To this day we still do not know who was the genius who built the Antikythera mechanism –some people presume it was the great astronomer Hipparchos, while others suggest its construction was influenced by the legendary Archimedes, who gave us the phrase ‘Eureka!’. Over at my friend Seriah Azkath’s podcast Where Did the Road Go? I have engaged on several occasions on roundtable discussions about this astounding OOPART (out-of-place artifact) and I always return to the idea that this Greek computer was not in all likelihood a one-of-a-kind prototype –can you imagine the Apple company letting Steve Jobs take the one and only prototype of the iPhone with him on a risky sea voyage? – and neither was it built in a vacuum, which means the knowledge to build such a device has to be traced back long before its actual construction.

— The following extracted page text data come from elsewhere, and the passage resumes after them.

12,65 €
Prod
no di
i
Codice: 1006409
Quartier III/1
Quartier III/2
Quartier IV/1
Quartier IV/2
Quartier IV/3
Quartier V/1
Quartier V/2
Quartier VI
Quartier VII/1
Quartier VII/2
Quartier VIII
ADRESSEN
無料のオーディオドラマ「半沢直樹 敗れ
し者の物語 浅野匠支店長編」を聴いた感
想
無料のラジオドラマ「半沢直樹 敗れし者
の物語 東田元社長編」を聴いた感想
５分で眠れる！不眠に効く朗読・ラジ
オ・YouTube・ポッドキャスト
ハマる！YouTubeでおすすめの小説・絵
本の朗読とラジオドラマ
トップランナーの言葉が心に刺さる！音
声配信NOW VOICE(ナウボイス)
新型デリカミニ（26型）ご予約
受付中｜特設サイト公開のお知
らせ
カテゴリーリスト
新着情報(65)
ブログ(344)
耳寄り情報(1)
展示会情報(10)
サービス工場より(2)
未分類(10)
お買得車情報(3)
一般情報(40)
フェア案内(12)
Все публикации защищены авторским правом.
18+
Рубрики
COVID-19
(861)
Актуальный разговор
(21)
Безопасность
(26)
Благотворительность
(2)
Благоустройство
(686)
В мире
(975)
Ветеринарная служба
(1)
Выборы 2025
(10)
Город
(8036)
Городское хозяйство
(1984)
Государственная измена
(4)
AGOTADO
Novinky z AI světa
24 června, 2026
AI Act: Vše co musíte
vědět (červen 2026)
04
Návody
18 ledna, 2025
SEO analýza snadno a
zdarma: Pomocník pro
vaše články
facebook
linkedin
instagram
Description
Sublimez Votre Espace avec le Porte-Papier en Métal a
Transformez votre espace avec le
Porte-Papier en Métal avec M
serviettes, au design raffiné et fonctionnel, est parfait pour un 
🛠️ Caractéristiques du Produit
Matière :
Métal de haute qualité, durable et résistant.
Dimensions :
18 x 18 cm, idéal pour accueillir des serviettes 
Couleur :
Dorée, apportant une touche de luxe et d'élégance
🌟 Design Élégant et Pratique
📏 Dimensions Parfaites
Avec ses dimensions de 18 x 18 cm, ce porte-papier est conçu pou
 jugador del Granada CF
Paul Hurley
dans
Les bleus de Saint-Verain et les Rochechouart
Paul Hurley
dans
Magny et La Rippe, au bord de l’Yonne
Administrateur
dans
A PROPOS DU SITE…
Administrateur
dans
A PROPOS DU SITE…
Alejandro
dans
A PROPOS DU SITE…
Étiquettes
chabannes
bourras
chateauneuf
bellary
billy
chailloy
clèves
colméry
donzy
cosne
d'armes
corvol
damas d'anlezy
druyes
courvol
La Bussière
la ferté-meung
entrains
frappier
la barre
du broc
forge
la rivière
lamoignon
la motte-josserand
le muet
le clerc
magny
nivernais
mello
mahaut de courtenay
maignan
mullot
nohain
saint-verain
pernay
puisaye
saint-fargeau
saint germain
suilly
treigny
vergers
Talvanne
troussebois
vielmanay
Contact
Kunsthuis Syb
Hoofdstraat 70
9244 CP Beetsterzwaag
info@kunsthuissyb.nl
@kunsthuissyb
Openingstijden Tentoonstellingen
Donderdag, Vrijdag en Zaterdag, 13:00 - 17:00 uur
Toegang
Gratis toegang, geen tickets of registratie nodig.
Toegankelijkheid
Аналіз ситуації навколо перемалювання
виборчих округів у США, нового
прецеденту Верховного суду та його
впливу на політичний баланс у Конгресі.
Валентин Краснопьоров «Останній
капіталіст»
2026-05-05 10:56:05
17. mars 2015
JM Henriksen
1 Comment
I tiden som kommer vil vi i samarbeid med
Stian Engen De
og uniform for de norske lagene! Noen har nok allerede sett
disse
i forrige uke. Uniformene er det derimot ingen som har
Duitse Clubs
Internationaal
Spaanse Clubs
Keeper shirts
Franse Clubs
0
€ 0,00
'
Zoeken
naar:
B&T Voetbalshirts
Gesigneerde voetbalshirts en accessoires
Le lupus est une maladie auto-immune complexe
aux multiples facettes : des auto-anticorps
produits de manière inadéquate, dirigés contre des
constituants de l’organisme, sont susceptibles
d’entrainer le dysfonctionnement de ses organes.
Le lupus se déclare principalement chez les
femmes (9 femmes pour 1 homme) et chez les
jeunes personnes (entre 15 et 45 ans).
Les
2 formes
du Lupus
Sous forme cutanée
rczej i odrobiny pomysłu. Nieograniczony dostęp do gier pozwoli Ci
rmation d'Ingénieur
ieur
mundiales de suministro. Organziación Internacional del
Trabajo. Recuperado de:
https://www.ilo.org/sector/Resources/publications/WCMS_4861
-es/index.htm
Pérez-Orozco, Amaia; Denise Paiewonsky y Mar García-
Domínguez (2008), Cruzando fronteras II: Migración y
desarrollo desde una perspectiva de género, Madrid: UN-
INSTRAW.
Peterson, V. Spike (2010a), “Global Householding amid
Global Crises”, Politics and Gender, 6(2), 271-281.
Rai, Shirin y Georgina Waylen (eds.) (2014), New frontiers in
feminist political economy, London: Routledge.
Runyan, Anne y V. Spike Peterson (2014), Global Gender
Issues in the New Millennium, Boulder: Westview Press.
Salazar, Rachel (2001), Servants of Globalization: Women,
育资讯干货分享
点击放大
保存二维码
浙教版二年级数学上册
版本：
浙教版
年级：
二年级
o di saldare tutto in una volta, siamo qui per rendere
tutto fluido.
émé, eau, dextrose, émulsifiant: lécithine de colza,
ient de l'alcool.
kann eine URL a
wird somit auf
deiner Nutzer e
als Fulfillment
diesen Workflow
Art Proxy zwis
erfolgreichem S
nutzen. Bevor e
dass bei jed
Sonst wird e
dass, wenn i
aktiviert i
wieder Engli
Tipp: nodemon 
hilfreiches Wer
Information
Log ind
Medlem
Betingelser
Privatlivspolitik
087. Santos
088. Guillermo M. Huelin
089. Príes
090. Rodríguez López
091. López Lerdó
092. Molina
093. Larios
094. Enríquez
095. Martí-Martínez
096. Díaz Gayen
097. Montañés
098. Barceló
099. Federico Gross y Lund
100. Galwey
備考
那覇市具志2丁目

And, more importantly, what other ancient machines similar in complexity to the one found at Antikythera have we not found yet?
In the Turkish language, Gobekli Tepe means ‘pot-belly hill’. Located in Southeastern Anatolia, this site is nowadays considered one of the most important archeological finds in the whole world, because it shows how seriously underestimated were both the artistic sophistication and engineering capacity of ancient hunter-gatherers, and it also upends the orthodox assumption that megalithic architecture of such magnitude was only possible after human civilization progressed into hierarchical agricultural societies, and the invention of pottery and writing. For Graham Hancock fans, Gobekli Tepe is particularly important because it suggests how ancient civilizations suffered the effects of cometary impacts.
This site is also the perfect example of a previously overlooked and underestimated archeological find, because when it was originally discovered in 1963, it was thought to be nothing but a Byzantine cemetery. It was not until the late German archeologist Klaus Schmidt (1953-2014) took a second look at the site in the 1990s, that its monumental importance (pardon the pun) was beginning to be understood.
Schmidt unfortunately suffered a heart attack and left the vast majority of Gobekli Tepe still unexplored. Here is hoping the Turkish government will pick up where he left, and not just turn the site into a tourist attraction.
There are of course many other examples of archeological finds that modern academics are probably underestimating due to long-held dogmas –the submerged structures of Yonaguni or the rain erosion on the Sphinx quickly come to mind– but unfortunately it looks as if we will still have to wait some more until new generations of archeologists take a second look at these sites with fresher eyes and broader minds. In the meantime, let us hope more parents encourage their children to watch movies like The Dig in order to inspire in them a sense of wonder about those who came before us.